Proving the Business Case for the Internet of Things

U-Blox module supports wifi and Bluetooth

Steve Rogerson
October 25, 2018



Switzerland-based U-Blox has announced the Nina-W15 multi-radio and gateway module that can simultaneously support wifi 802.11 b/g/n connections and dual-mode Bluetooth connectivity.
 
This includes support for both Bluetooth Low Energy and Bluetooth BR/EDR. Concurrent support for these radio interfaces delivers design versatility.
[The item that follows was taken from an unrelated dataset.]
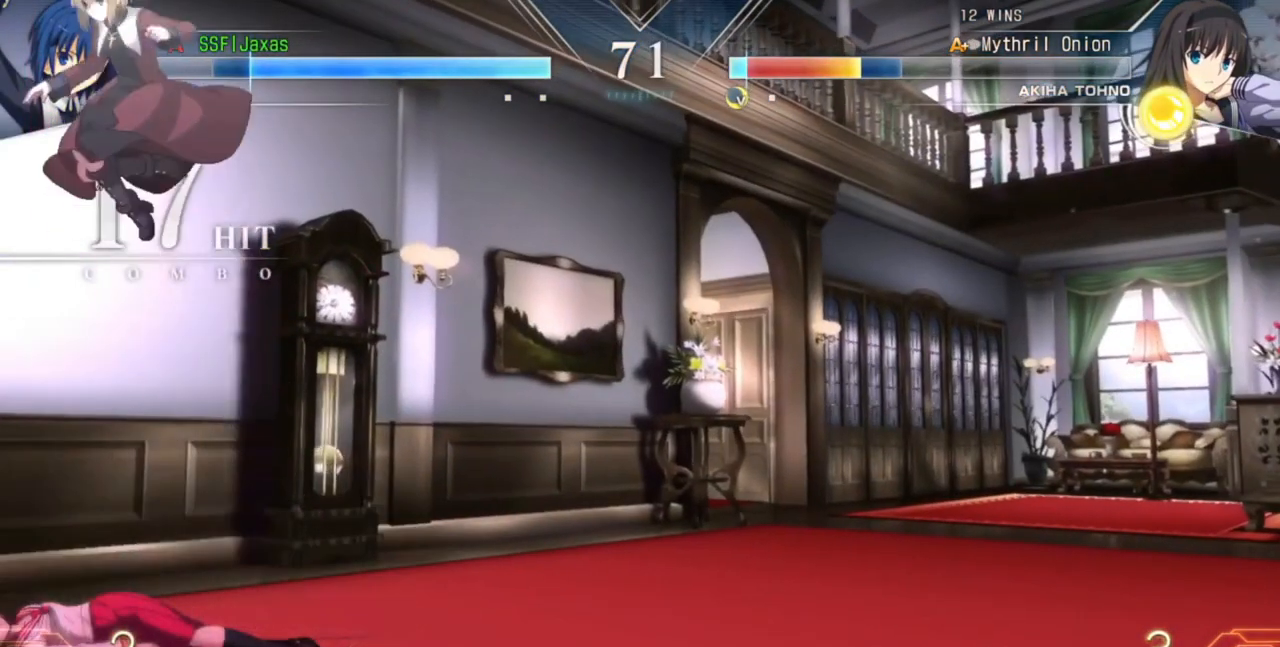
{"dt_ms": 500, "buttons": ["DPAD_RIGHT"], "events": []}
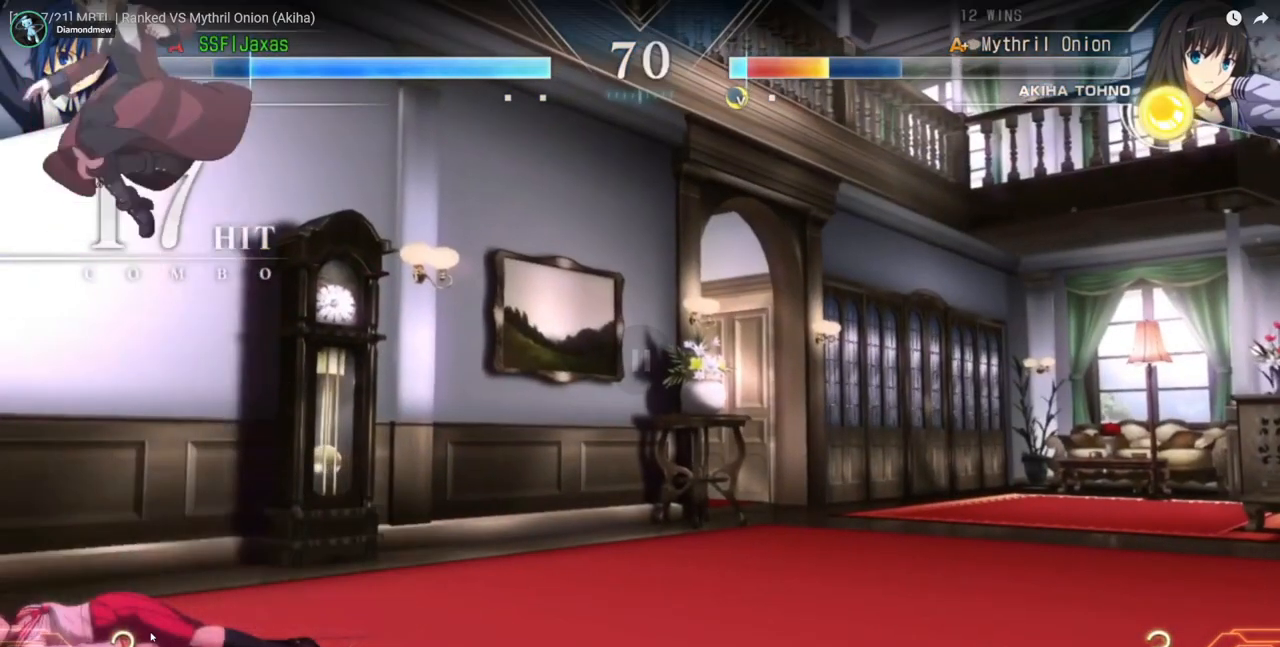
{"dt_ms": 500, "buttons": ["DPAD_RIGHT"], "events": []}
The modules could be particularly useful in products such as gateways and hubs that need to connect local Bluetooth and/or wifi peripherals to a wider-area network.
 
“The Nina-W15 modules offer the ideal combination of radio interfaces, security features, proven connectivity software, and a small footprint necessary to enable cost-effective industrial and medical applications,” said Stefan Berggren, senior product marketing manager at U-Blox. “Several industries are focusing on digitalisation and a common scenario is to connect a huge number of sensors and actuators to a back-end system or to cloud service, for analysis and visualisation or even controlling applications.”
 
Applications for the modules include industrial automation, such as machine control, industrial terminal and remote controls, building automation, and smart building and home equipment such as HVAC and lighting control. Other potential use cases include retail point-of-sale terminals, telematics control units and medical equipment such as defibrillators and urology monitors.
 
The modules should help IoT device developers secure their designs by supporting features such as secure boot, wifi enterprise security, end-to-end security, Bluetooth secure connections and secure simple pairing.
 
The modules are also supplied with pre-flashed connectivity software. This has been proven in the market for 15 years, and supports several connectivity use cases, such as multiple individually controlled connections, simultaneous Gatt protocol and serial port service, and simultaneous peripheral and central role. These features can be accessed by a host microcontroller by using simple AT commands to configure and control the modules, and to control communications with external Bluetooth and wifi devices.
 
The modules are compact and available with an internal antenna (Nina-W152, measuring 10 by 14 by 3.8mm) or a pin through which to drive an external antenna (Nina-W151, measuring 10 by 10.6 by 2.2mm).
 
They are part of the Nina family of pin-compatible short-range radio stand-alone modules, enabling designers to evolve existing products that already use single-radio Nina modules to support multiple radio interfaces, or to design product lines that offer a variety of radio interface options.
 
Initial production is planned for early next year.